### Work request
Please copy out the entries until you have copied the line that contains "of human high-grade", beginning with the first line.

### Entries provided
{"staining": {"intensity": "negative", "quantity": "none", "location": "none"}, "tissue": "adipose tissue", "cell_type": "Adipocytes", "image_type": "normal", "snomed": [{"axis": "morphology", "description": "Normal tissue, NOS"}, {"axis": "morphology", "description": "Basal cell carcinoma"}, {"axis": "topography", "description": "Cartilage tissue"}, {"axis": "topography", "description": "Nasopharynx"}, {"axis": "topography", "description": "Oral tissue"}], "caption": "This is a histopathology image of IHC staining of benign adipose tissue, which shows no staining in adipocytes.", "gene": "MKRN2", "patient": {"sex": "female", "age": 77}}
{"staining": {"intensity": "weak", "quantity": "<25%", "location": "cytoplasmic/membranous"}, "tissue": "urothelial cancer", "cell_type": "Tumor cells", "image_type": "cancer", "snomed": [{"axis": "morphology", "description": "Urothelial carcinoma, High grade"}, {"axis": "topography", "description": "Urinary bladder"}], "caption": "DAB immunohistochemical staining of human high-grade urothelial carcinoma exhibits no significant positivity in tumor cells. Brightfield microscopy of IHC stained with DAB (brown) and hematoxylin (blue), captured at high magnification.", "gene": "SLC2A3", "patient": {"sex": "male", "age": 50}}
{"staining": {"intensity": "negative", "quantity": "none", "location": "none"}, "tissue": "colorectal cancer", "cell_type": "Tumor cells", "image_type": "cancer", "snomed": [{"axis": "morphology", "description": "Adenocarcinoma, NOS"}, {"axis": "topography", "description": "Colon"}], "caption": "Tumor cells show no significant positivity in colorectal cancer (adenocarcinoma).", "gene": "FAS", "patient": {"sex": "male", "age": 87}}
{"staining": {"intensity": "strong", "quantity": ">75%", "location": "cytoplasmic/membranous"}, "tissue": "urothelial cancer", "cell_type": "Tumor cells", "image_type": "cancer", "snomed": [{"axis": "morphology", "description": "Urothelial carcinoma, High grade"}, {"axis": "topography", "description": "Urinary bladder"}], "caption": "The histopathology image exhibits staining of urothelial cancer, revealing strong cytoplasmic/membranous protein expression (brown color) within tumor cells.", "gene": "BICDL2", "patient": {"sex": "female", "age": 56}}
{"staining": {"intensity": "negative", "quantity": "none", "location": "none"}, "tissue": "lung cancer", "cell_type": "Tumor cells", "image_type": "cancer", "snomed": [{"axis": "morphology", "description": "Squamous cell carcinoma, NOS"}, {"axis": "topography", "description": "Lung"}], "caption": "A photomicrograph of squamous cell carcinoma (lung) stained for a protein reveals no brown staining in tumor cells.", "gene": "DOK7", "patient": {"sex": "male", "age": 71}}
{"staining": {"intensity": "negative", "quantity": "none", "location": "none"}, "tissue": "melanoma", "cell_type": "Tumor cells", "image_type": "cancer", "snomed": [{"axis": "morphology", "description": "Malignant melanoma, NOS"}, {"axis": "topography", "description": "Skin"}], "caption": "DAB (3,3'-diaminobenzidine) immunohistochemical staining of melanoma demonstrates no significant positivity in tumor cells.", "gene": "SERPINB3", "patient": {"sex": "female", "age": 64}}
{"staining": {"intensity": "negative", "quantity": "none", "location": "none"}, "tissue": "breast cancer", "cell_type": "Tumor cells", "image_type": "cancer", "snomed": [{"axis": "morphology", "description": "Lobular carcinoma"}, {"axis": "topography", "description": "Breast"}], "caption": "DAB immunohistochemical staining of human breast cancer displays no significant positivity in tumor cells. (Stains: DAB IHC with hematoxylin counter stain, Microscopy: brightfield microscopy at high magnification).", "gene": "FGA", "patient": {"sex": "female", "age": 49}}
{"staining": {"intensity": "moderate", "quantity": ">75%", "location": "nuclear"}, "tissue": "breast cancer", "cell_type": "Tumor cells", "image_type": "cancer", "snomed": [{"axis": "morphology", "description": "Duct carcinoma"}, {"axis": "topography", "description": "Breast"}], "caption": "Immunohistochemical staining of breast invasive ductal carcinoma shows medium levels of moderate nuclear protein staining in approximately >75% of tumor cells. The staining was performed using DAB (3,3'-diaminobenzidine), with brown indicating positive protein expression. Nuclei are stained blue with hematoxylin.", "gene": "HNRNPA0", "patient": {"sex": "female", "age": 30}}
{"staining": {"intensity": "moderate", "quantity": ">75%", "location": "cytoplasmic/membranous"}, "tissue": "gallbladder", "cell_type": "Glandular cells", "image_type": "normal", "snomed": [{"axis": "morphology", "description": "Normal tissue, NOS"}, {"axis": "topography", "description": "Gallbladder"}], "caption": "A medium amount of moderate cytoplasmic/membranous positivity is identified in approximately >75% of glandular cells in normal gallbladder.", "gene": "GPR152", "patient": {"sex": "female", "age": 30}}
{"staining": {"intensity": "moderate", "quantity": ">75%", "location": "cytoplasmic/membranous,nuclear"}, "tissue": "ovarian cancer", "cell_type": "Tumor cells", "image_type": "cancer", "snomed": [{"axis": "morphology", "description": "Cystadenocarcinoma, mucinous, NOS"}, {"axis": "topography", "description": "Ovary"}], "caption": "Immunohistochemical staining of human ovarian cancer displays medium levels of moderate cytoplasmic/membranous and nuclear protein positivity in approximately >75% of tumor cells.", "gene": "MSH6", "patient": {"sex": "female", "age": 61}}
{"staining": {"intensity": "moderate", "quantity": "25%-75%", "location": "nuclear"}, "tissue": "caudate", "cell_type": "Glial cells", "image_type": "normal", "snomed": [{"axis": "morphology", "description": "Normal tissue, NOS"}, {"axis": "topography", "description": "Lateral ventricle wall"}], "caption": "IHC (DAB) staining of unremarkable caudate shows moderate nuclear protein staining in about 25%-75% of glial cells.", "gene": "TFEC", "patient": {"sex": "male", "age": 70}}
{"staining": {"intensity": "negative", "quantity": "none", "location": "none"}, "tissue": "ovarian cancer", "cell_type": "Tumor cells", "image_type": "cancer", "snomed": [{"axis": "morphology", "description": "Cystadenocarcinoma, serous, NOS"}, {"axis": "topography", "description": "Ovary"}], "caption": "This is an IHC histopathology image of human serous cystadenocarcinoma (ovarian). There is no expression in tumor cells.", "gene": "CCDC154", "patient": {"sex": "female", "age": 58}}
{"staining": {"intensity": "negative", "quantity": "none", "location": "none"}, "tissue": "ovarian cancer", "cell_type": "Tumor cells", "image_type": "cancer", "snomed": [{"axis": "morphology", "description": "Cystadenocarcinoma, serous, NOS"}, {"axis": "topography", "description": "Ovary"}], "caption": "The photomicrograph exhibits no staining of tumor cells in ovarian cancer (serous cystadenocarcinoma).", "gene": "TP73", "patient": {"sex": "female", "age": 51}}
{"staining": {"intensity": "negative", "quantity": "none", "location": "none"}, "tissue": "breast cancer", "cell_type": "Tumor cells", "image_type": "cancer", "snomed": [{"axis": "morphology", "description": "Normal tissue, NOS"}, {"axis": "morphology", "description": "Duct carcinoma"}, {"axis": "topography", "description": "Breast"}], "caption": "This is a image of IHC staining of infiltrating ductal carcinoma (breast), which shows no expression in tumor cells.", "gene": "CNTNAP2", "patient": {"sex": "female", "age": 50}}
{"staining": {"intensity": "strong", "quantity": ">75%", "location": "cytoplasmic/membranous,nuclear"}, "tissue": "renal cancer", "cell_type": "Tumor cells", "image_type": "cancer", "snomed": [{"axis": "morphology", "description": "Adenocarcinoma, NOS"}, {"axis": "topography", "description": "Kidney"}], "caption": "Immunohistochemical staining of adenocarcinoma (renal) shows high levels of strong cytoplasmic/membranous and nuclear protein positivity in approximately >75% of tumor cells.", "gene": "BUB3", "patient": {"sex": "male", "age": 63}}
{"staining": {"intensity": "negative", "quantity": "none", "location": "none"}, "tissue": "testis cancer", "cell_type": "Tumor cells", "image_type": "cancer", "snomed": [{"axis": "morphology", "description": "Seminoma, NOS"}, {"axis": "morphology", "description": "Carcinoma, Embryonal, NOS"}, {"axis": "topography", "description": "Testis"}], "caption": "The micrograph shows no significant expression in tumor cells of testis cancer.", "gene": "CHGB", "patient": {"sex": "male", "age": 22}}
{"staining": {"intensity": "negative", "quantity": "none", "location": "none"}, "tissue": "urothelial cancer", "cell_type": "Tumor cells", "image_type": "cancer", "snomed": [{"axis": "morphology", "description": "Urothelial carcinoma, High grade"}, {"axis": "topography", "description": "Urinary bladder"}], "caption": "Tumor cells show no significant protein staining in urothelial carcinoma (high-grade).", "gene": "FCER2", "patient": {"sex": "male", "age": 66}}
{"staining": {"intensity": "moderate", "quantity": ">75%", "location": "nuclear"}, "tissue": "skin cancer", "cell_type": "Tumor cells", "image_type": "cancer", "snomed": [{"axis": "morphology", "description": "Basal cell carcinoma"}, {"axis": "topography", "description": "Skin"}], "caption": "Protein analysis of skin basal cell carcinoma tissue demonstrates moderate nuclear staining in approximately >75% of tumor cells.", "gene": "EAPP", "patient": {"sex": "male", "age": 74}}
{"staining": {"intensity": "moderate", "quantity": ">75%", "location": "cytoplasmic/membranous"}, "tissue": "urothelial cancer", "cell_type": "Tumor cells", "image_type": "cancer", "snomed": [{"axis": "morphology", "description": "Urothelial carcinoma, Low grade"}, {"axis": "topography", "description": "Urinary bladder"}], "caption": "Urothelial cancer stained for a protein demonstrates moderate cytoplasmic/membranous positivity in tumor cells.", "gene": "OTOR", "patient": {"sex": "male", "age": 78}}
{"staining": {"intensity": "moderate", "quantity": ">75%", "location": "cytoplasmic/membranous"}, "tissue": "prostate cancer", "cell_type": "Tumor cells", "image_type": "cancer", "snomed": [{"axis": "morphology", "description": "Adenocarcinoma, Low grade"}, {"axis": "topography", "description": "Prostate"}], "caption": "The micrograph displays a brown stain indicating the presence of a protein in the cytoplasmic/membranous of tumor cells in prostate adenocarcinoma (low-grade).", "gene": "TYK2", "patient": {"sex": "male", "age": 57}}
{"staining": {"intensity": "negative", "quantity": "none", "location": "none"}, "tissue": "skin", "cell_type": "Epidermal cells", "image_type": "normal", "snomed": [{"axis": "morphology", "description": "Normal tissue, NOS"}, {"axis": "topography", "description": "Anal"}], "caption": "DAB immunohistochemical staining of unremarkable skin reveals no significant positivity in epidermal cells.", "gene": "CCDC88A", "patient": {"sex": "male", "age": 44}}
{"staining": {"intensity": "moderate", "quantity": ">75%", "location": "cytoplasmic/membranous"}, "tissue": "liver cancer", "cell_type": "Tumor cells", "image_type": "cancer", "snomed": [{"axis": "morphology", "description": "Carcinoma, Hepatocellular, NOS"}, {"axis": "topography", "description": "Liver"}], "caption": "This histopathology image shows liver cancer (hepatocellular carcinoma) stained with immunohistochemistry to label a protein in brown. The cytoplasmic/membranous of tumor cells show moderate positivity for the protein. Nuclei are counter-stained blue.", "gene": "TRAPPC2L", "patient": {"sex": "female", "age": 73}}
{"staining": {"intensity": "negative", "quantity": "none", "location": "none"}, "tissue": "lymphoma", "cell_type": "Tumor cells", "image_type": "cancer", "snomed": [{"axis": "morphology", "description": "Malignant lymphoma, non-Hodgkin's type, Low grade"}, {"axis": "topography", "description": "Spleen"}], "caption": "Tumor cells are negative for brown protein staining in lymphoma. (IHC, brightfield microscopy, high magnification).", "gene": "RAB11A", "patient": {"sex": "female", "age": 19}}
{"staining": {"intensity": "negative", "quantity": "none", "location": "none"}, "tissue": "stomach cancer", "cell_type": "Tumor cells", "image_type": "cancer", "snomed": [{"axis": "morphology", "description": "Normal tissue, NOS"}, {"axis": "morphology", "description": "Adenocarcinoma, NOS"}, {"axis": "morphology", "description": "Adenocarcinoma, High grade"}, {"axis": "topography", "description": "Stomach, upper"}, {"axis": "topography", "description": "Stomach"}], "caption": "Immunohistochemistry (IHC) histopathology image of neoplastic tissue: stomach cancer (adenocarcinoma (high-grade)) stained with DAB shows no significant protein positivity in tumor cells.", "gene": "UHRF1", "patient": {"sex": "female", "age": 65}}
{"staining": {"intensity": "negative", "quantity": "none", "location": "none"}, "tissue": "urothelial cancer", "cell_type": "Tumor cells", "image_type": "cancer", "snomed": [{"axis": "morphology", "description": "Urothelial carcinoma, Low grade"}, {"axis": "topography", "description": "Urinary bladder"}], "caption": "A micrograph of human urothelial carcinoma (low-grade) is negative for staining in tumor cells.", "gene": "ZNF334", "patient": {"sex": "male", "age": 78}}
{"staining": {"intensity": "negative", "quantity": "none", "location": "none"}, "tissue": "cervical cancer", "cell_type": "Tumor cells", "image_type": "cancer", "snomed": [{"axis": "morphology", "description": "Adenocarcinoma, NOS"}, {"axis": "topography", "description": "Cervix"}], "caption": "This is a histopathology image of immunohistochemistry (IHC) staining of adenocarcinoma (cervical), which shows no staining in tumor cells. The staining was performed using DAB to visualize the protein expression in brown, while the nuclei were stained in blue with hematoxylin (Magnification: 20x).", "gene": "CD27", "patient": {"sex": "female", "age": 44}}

### Final answer
{"staining": {"intensity": "negative", "quantity": "none", "location": "none"}, "tissue": "adipose tissue", "cell_type": "Adipocytes", "image_type": "normal", "snomed": [{"axis": "morphology", "description": "Normal tissue, NOS"}, {"axis": "morphology", "description": "Basal cell carcinoma"}, {"axis": "topography", "description": "Cartilage tissue"}, {"axis": "topography", "description": "Nasopharynx"}, {"axis": "topography", "description": "Oral tissue"}], "caption": "This is a histopathology image of IHC staining of benign adipose tissue, which shows no staining in adipocytes.", "gene": "MKRN2", "patient": {"sex": "female", "age": 77}}
{"staining": {"intensity": "weak", "quantity": "<25%", "location": "cytoplasmic/membranous"}, "tissue": "urothelial cancer", "cell_type": "Tumor cells", "image_type": "cancer", "snomed": [{"axis": "morphology", "description": "Urothelial carcinoma, High grade"}, {"axis": "topography", "description": "Urinary bladder"}], "caption": "DAB immunohistochemical staining of human high-grade urothelial carcinoma exhibits no significant positivity in tumor cells. Brightfield microscopy of IHC stained with DAB (brown) and hematoxylin (blue), captured at high magnification.", "gene": "SLC2A3", "patient": {"sex": "male", "age": 50}}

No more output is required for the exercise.